Ernesto Korrodi, nacionalidade suíça, nasceu em 1870 e faleceu em 1944.
Estabeleceu-se em Portugal, integrando o corpo docente da Escola Industrial de Braga e, em 1894, ingressou na Escola de Desenho Industrial de Leiria (Escola Domingos Sequeira). Estas escolas inserem-se na política do fomento do período da Regeneração que Fontes Pereira de Melo tornará viável através do desenvolvimento tecnológico que, pretensamente, ligará o país à Europa, recorrendo ao recrutamento de vários professores estrangeiros. Na prática, Portugal nunca conseguiu criar e implantar um ensino artístico com aplicação à indústria capaz de recuperar os princípios construtivos associados ao passado e adaptar os novos recursos técnicos à arquitectura.

Korrodi acabará por se fixar definitivamente em Leiria, desenvolvendo a sua actividade de arquitecto um pouco por todo o país.

O período, que Korrodi enfrenta, é marcado pela ascensão de uma nova burguesia à classe dirigente. Esta classe dominante parece pronta a lançar as bases da industrialização, reflectindo uma conjuntura de euforia e crença no Progresso. Contudo, em termos artísticos não vai além da aceitação dos primeiros românticos, centrados no Naturalismo ? corrente associada às artes plásticas que expressa a melancolia, através da representação da natureza e dos costumes, invocando o espírito bucólico, muito ao gosto da burguesia oitocentista ? o que, paradoxalmente, nega o Progresso como cultura artística.
 
Verifica-se então, no domínio da pintura, que as insuficiências do Romantismo "reveladoras de uma total incapacidade de se obstar a uma ruptura com os valores plásticos tradicionais", fatalmente, espelhavam-se nas demais artes.
A burguesia portuguesa necessitava do passado como condição de afirmação das suas referências como classe e da sua identidade. O que ela ansiava resumia-se a uma "dúbia" conciliação do Progresso com a Tradição. Ambição que realça as suas contradições dividida entre o Passado e o Presente e a sua dificuldade em aceitar uma arte em consonância com as técnicas que o século proporcionava aos construtores ?modernos? nas obras de engenharia. Há aqui uma clara incapacidade de assimilar o Progresso entendido como cultura artística. Ora se esta resistência é óbvia nos meios urbanos, designadamente em Lisboa, na província é ainda mais evidente, optando a burguesia por recorrer ao historicismo como garantia da sua promoção na hierarquia social impondo-se como classe.

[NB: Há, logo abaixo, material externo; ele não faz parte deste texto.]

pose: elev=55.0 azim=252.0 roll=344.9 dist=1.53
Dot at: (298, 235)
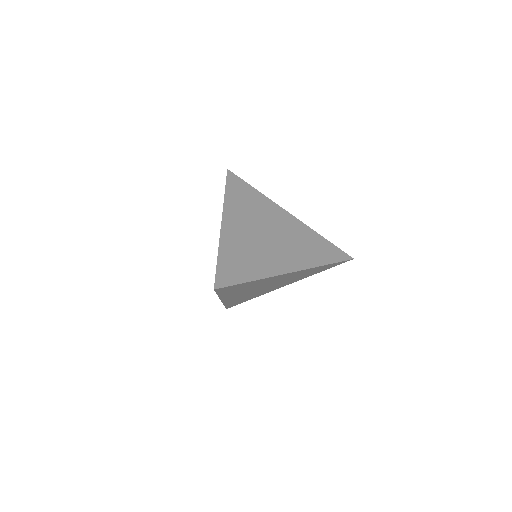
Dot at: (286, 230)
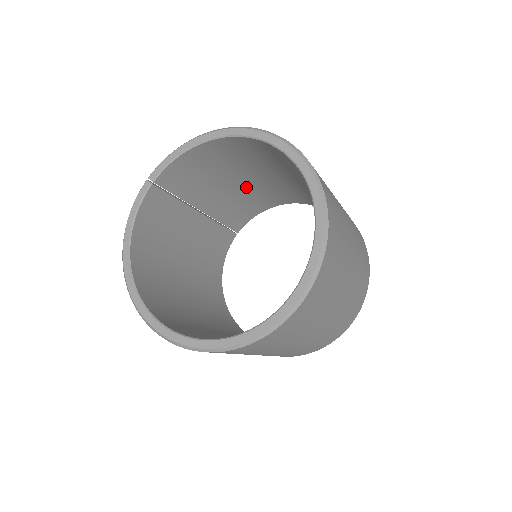
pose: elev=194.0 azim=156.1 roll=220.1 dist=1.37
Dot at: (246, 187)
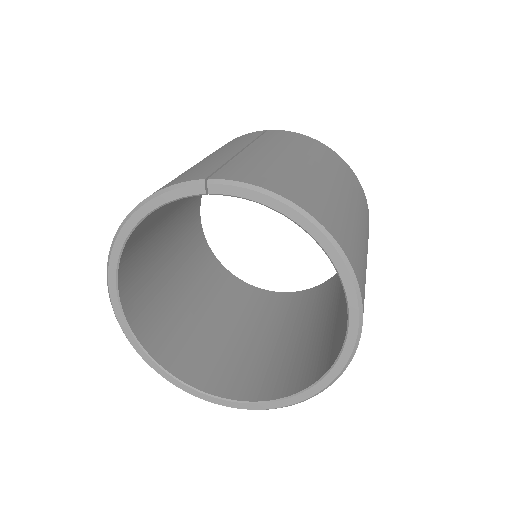
Dot at: occluded
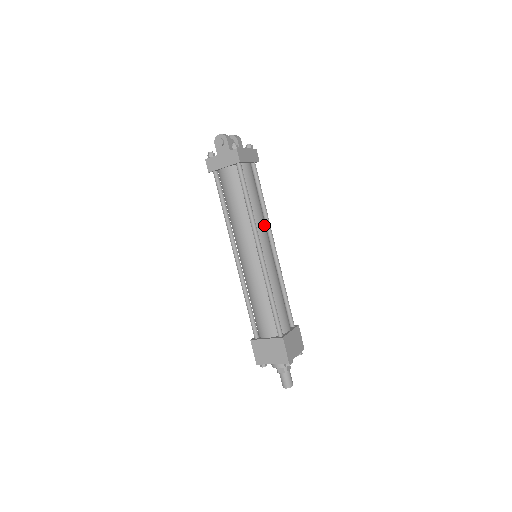
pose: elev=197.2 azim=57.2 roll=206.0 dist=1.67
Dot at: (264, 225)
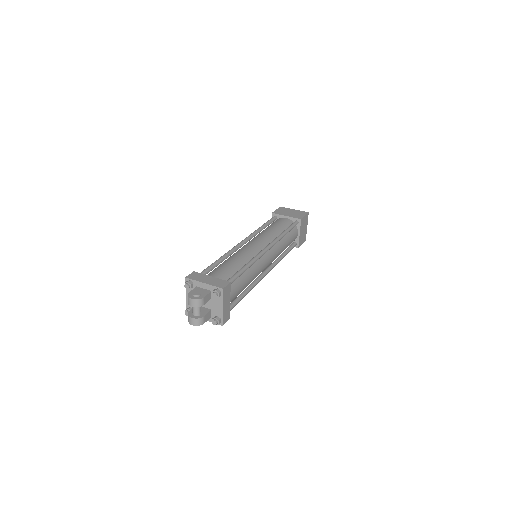
Dot at: (258, 269)
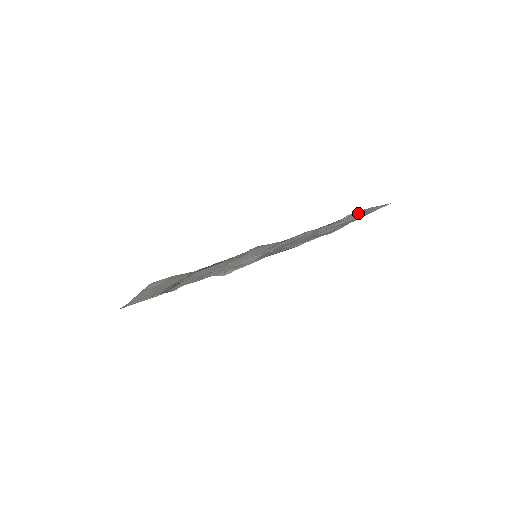
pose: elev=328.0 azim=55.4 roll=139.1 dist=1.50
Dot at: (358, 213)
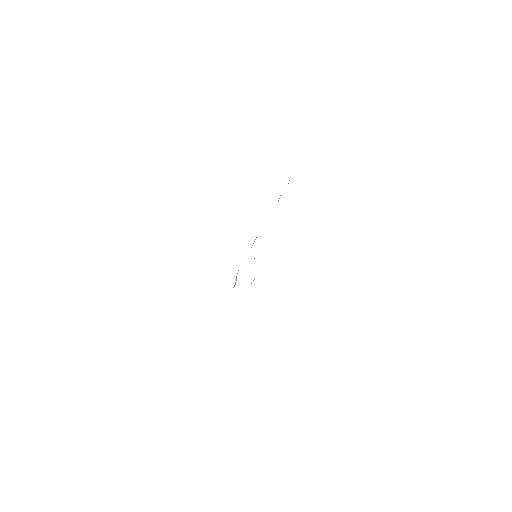
Dot at: occluded
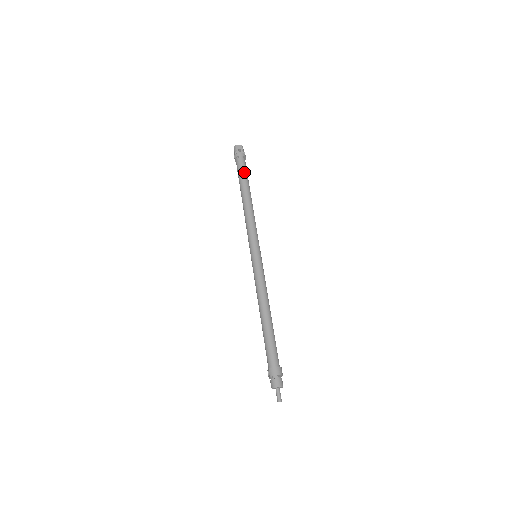
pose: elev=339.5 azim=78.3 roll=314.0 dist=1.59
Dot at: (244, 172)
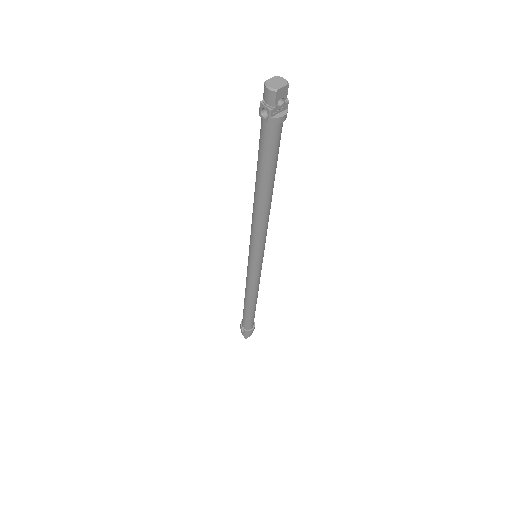
Dot at: (277, 154)
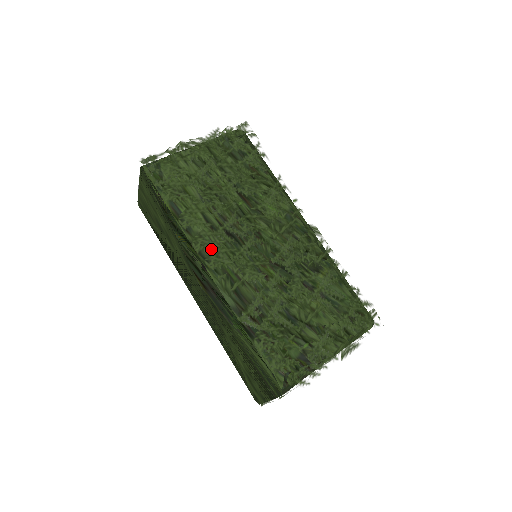
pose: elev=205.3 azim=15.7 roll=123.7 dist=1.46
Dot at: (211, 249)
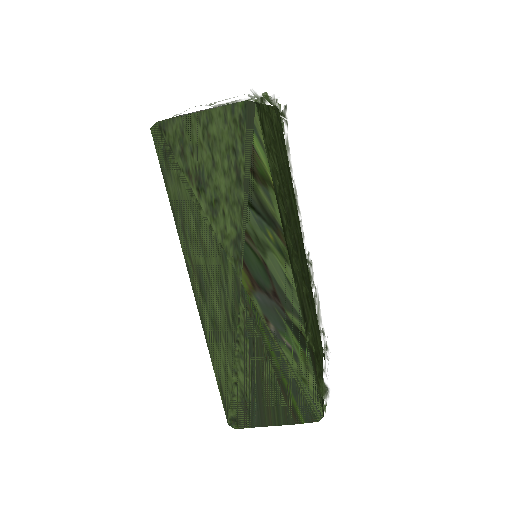
Dot at: (291, 248)
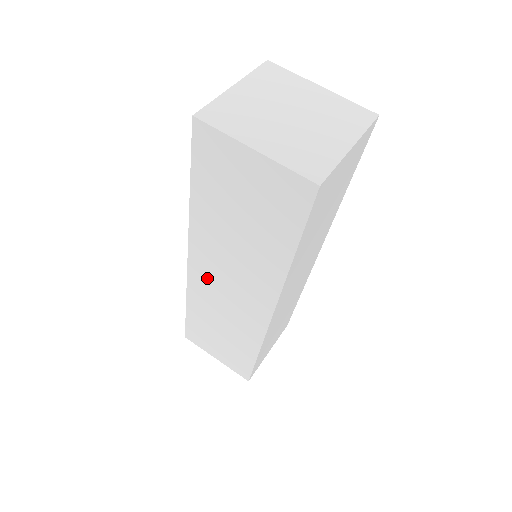
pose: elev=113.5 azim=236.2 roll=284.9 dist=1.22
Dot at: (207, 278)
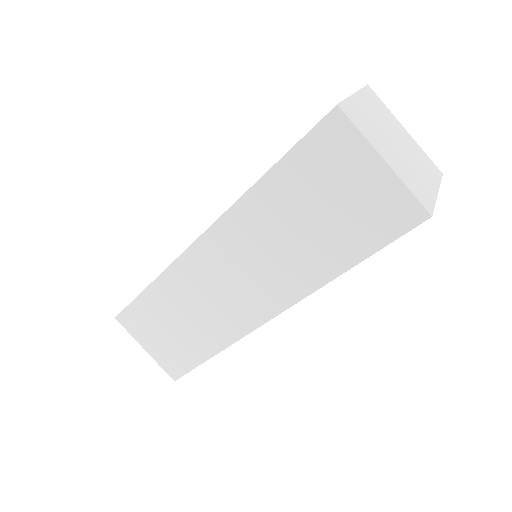
Dot at: (211, 263)
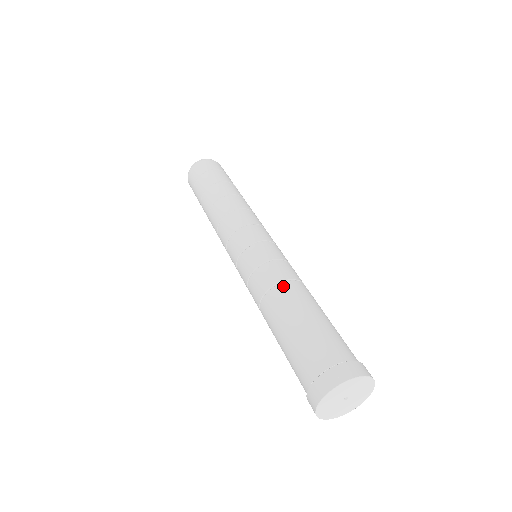
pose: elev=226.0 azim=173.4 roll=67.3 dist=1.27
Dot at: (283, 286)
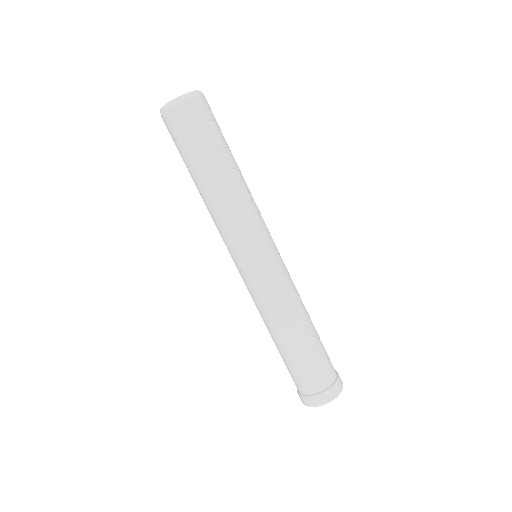
Dot at: (287, 320)
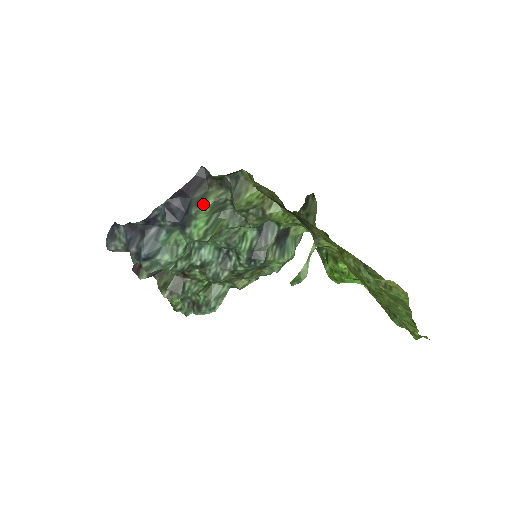
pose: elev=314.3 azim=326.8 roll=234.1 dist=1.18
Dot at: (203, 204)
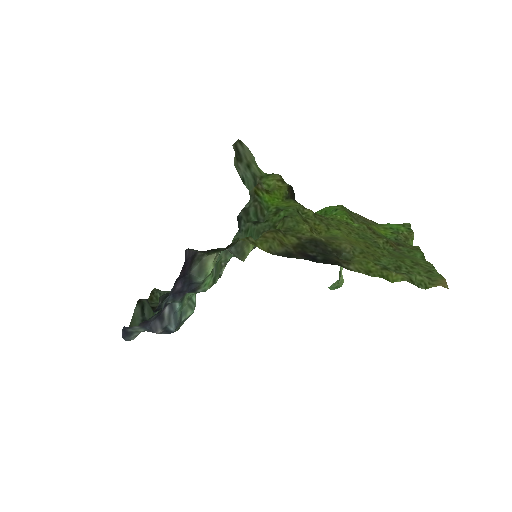
Dot at: (206, 272)
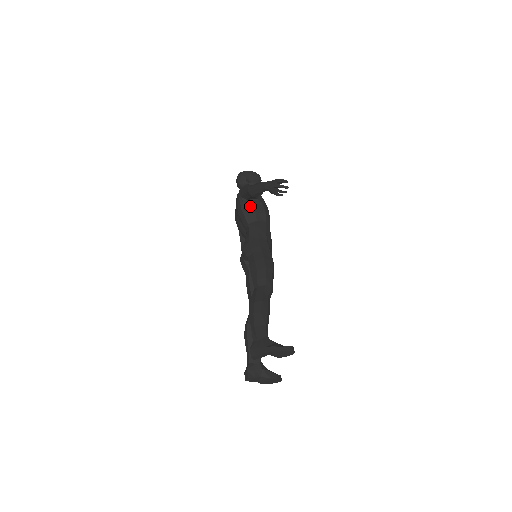
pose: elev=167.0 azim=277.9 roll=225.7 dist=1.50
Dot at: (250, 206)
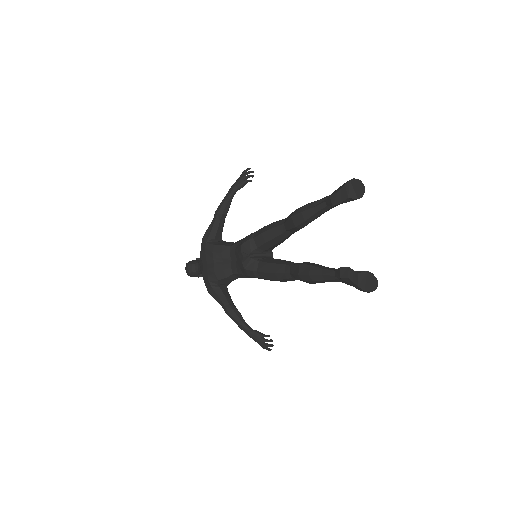
Dot at: (221, 242)
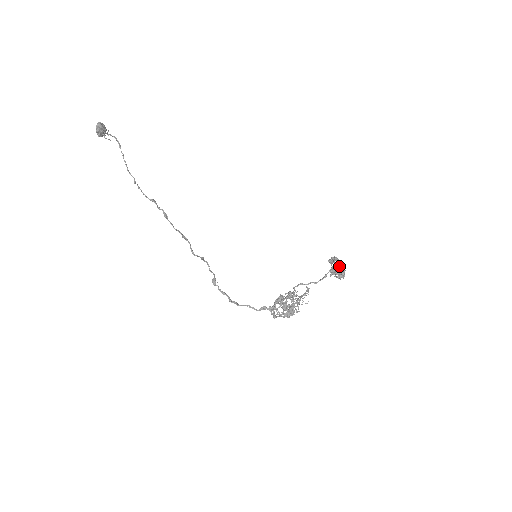
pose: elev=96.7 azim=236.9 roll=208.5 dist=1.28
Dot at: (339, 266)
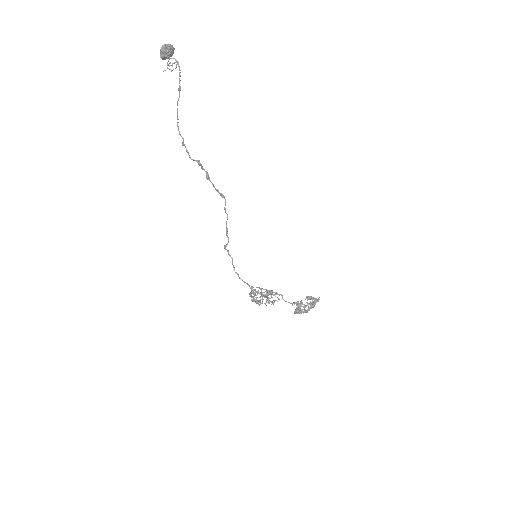
Dot at: (297, 313)
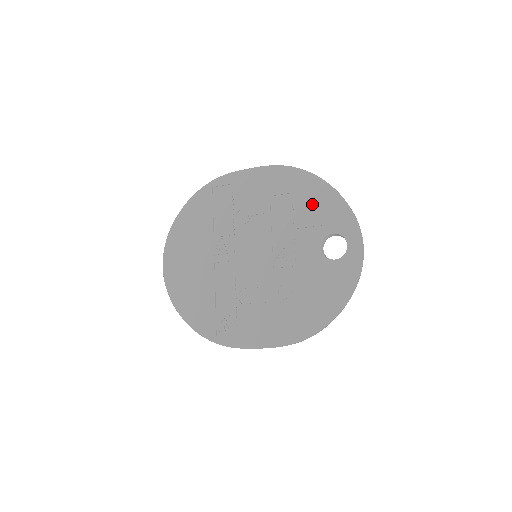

É contra este espírito que Korrodi se insurge, defendendo intransigentemente os museus artísticos-industriais, como agentes dinamizadores da regeneração da Arte, nas suas mais diversas aplicações, e o ensino do desenho como factor determinante da educação do gosto das futuras classes consumidoras.

Com uma vasta erudição, Korrodi inspira-se nos princípios teóricos de Viollet Le Duc e dedica-se aos estudos históricos-arqueológicos, defendendo a salvaguarda dos Monumentos Nacionais, contra um certo espírito reinante onde as ruínas são encaradas com curiosidade pelo pitoresco da paisagem e pelo saudosismo transmitido, e proclamando um ideal de Arte que via no passado a lição necessária para a arquitectura do presente. O que, forçosamente, conduz à defesa da reconstituição dos monumentos do passado, numa perspectiva ainda centrada no princípio da "unidade de estilo", testado, em França, na reconstrução dos monumentos. Esta atitude apesar de indissociável de uma via romântica, acaba por se contradizer ao apoiar-se em regras conducentes a uma renovação ética e estética da Arquitectura e das Artes Decorativas, afirmando a supremacia da razão que, simultaneamente, lança as bases do movimento moderno, representando um ponto de chegada nos revivalismos do séc. XIX (com efeito, se o revivalismo implica um conceito historiográfico que nega as transformações radicais da sociedade burguesa, ele é, simultaneamente, um movimento que se assume como progressista através do recurso aos novos materiais de construção" e nisso caminha a par da ambicionada aliança entre a Tradição e o Progresso no domínio das Artes Decorativas). O revivalismo só virá a ser posto em causa quando a Arquitectura moderna define um novo sistema de valores coerente com as técnicas do presente. Até lá, passar-se-á por uma fase em que se faz a apologia da morte do "espírito gótico" e se proclama que só "a forma sem vida" é que é possível para o construtor do séc. XX, assinalando-se assim o estertor do revivalismo.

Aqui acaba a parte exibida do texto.